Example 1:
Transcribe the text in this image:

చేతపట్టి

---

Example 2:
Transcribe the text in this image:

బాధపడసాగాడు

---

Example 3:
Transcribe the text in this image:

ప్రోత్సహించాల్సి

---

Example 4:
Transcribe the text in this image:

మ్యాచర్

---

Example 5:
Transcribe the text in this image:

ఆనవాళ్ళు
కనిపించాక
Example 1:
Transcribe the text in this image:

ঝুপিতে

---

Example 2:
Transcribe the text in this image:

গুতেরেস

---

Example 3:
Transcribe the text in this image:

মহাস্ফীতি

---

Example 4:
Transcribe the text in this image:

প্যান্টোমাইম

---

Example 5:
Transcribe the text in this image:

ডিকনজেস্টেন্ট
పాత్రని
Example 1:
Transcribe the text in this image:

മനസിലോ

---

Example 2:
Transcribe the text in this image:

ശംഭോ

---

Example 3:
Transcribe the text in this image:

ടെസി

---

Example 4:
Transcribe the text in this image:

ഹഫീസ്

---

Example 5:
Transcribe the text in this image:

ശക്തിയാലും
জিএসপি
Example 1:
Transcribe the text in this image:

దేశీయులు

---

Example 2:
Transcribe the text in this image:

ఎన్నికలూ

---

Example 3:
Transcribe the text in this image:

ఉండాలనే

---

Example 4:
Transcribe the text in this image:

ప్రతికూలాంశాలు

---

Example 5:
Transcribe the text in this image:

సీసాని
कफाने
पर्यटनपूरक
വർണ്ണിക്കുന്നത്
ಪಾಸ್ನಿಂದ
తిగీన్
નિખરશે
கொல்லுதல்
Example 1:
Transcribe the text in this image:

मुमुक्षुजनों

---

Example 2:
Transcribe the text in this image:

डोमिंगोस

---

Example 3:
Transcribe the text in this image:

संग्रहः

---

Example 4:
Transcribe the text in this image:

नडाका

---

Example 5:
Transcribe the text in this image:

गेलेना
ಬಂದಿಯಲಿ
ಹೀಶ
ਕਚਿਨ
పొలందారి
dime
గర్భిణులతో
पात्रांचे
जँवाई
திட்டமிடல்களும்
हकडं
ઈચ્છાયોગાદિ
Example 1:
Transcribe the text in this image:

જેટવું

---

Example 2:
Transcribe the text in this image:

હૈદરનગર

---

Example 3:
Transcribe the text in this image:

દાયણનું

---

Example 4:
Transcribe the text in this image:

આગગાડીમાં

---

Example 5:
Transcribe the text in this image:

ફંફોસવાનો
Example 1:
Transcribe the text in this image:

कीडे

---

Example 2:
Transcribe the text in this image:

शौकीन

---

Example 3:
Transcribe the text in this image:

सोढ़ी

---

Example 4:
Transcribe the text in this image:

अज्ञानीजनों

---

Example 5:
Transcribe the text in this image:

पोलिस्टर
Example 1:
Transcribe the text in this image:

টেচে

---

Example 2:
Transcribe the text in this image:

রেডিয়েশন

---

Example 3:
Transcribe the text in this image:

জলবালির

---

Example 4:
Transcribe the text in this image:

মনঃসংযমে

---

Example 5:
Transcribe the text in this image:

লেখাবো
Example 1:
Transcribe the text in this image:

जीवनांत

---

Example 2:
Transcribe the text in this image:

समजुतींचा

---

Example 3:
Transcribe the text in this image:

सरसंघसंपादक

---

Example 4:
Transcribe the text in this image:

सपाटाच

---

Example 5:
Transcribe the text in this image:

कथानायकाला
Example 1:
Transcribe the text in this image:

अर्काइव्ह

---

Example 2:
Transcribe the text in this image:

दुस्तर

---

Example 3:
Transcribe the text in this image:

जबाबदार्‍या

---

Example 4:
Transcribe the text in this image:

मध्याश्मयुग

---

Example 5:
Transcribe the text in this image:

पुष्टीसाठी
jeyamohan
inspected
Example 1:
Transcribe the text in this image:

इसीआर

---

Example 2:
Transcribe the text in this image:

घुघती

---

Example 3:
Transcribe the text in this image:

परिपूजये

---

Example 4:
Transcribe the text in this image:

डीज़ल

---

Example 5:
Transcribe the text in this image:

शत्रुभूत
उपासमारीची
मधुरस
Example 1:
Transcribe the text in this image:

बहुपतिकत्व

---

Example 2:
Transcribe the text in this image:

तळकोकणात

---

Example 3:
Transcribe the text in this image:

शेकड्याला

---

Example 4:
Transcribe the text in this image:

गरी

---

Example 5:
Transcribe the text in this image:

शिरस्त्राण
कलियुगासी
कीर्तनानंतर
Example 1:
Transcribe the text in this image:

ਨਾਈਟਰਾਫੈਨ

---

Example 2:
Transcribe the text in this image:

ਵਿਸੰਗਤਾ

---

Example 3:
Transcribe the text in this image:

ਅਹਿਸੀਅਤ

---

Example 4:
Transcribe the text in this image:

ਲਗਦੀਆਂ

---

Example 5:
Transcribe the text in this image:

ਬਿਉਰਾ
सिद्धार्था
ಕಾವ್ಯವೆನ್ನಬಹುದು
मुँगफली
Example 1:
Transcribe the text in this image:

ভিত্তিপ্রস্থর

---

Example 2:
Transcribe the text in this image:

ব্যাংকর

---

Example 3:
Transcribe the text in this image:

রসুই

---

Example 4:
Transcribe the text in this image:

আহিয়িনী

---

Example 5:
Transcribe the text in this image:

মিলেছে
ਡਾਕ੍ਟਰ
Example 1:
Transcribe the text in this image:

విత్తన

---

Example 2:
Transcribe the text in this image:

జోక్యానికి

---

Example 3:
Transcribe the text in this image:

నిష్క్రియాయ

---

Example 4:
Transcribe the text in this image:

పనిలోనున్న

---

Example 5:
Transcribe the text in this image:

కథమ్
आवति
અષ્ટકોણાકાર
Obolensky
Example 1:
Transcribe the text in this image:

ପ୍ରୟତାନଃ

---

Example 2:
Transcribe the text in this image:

———

EXERCISE: Having looked over the entries above, reproduce all of them exactly.

ANSWER BOX:
Example 1:
Transcribe the text in this image:

చేతపట్టి

---

Example 2:
Transcribe the text in this image:

బాధపడసాగాడు

---

Example 3:
Transcribe the text in this image:

ప్రోత్సహించాల్సి

---

Example 4:
Transcribe the text in this image:

మ్యాచర్

---

Example 5:
Transcribe the text in this image:

ఆనవాళ్ళు
కనిపించాక
Example 1:
Transcribe the text in this image:

ঝুপিতে

---

Example 2:
Transcribe the text in this image:

গুতেরেস

---

Example 3:
Transcribe the text in this image:

মহাস্ফীতি

---

Example 4:
Transcribe the text in this image:

প্যান্টোমাইম

---

Example 5:
Transcribe the text in this image:

ডিকনজেস্টেন্ট
పాత్రని
Example 1:
Transcribe the text in this image:

മനസിലോ

---

Example 2:
Transcribe the text in this image:

ശംഭോ

---

Example 3:
Transcribe the text in this image:

ടെസി

---

Example 4:
Transcribe the text in this image:

ഹഫീസ്

---

Example 5:
Transcribe the text in this image:

ശക്തിയാലും
জিএসপি
Example 1:
Transcribe the text in this image:

దేశీయులు

---

Example 2:
Transcribe the text in this image:

ఎన్నికలూ

---

Example 3:
Transcribe the text in this image:

ఉండాలనే

---

Example 4:
Transcribe the text in this image:

ప్రతికూలాంశాలు

---

Example 5:
Transcribe the text in this image:

సీసాని
कफाने
पर्यटनपूरक
വർണ്ണിക്കുന്നത്
ಪಾಸ್ನಿಂದ
తిగీన్
નિખરશે
கொல்லுதல்
Example 1:
Transcribe the text in this image:

मुमुक्षुजनों

---

Example 2:
Transcribe the text in this image:

डोमिंगोस

---

Example 3:
Transcribe the text in this image:

संग्रहः

---

Example 4:
Transcribe the text in this image:

नडाका

---

Example 5:
Transcribe the text in this image:

गेलेना
ಬಂದಿಯಲಿ
ಹೀಶ
ਕਚਿਨ
పొలందారి
dime
గర్భిణులతో
पात्रांचे
जँवाई
திட்டமிடல்களும்
हकडं
ઈચ્છાયોગાદિ
Example 1:
Transcribe the text in this image:

જેટવું

---

Example 2:
Transcribe the text in this image:

હૈદરનગર

---

Example 3:
Transcribe the text in this image:

દાયણનું

---

Example 4:
Transcribe the text in this image:

આગગાડીમાં

---

Example 5:
Transcribe the text in this image:

ફંફોસવાનો
Example 1:
Transcribe the text in this image:

कीडे

---

Example 2:
Transcribe the text in this image:

शौकीन

---

Example 3:
Transcribe the text in this image:

सोढ़ी

---

Example 4:
Transcribe the text in this image:

अज्ञानीजनों

---

Example 5:
Transcribe the text in this image:

पोलिस्टर
Example 1:
Transcribe the text in this image:

টেচে

---

Example 2:
Transcribe the text in this image:

রেডিয়েশন

---

Example 3:
Transcribe the text in this image:

জলবালির

---

Example 4:
Transcribe the text in this image:

মনঃসংযমে

---

Example 5:
Transcribe the text in this image:

লেখাবো
Example 1:
Transcribe the text in this image:

जीवनांत

---

Example 2:
Transcribe the text in this image:

समजुतींचा

---

Example 3:
Transcribe the text in this image:

सरसंघसंपादक

---

Example 4:
Transcribe the text in this image:

सपाटाच

---

Example 5:
Transcribe the text in this image:

कथानायकाला
Example 1:
Transcribe the text in this image:

अर्काइव्ह

---

Example 2:
Transcribe the text in this image:

दुस्तर

---

Example 3:
Transcribe the text in this image:

जबाबदार्‍या

---

Example 4:
Transcribe the text in this image:

मध्याश्मयुग

---

Example 5:
Transcribe the text in this image:

पुष्टीसाठी
jeyamohan
inspected
Example 1:
Transcribe the text in this image:

इसीआर

---

Example 2:
Transcribe the text in this image:

घुघती

---

Example 3:
Transcribe the text in this image:

परिपूजये

---

Example 4:
Transcribe the text in this image:

डीज़ल

---

Example 5:
Transcribe the text in this image:

शत्रुभूत
उपासमारीची
मधुरस
Example 1:
Transcribe the text in this image:

बहुपतिकत्व

---

Example 2:
Transcribe the text in this image:

तळकोकणात

---

Example 3:
Transcribe the text in this image:

शेकड्याला

---

Example 4:
Transcribe the text in this image:

गरी

---

Example 5:
Transcribe the text in this image:

शिरस्त्राण
कलियुगासी
कीर्तनानंतर
Example 1:
Transcribe the text in this image:

ਨਾਈਟਰਾਫੈਨ

---

Example 2:
Transcribe the text in this image:

ਵਿਸੰਗਤਾ

---

Example 3:
Transcribe the text in this image:

ਅਹਿਸੀਅਤ

---

Example 4:
Transcribe the text in this image:

ਲਗਦੀਆਂ

---

Example 5:
Transcribe the text in this image:

ਬਿਉਰਾ
सिद्धार्था
ಕಾವ್ಯವೆನ್ನಬಹುದು
मुँगफली
Example 1:
Transcribe the text in this image:

ভিত্তিপ্রস্থর

---

Example 2:
Transcribe the text in this image:

ব্যাংকর

---

Example 3:
Transcribe the text in this image:

রসুই

---

Example 4:
Transcribe the text in this image:

আহিয়িনী

---

Example 5:
Transcribe the text in this image:

মিলেছে
ਡਾਕ੍ਟਰ
Example 1:
Transcribe the text in this image:

విత్తన

---

Example 2:
Transcribe the text in this image:

జోక్యానికి

---

Example 3:
Transcribe the text in this image:

నిష్క్రియాయ

---

Example 4:
Transcribe the text in this image:

పనిలోనున్న

---

Example 5:
Transcribe the text in this image:

కథమ్
आवति
અષ્ટકોણાકાર
Obolensky
Example 1:
Transcribe the text in this image:

ପ୍ରୟତାନଃ

---

Example 2:
Transcribe the text in this image:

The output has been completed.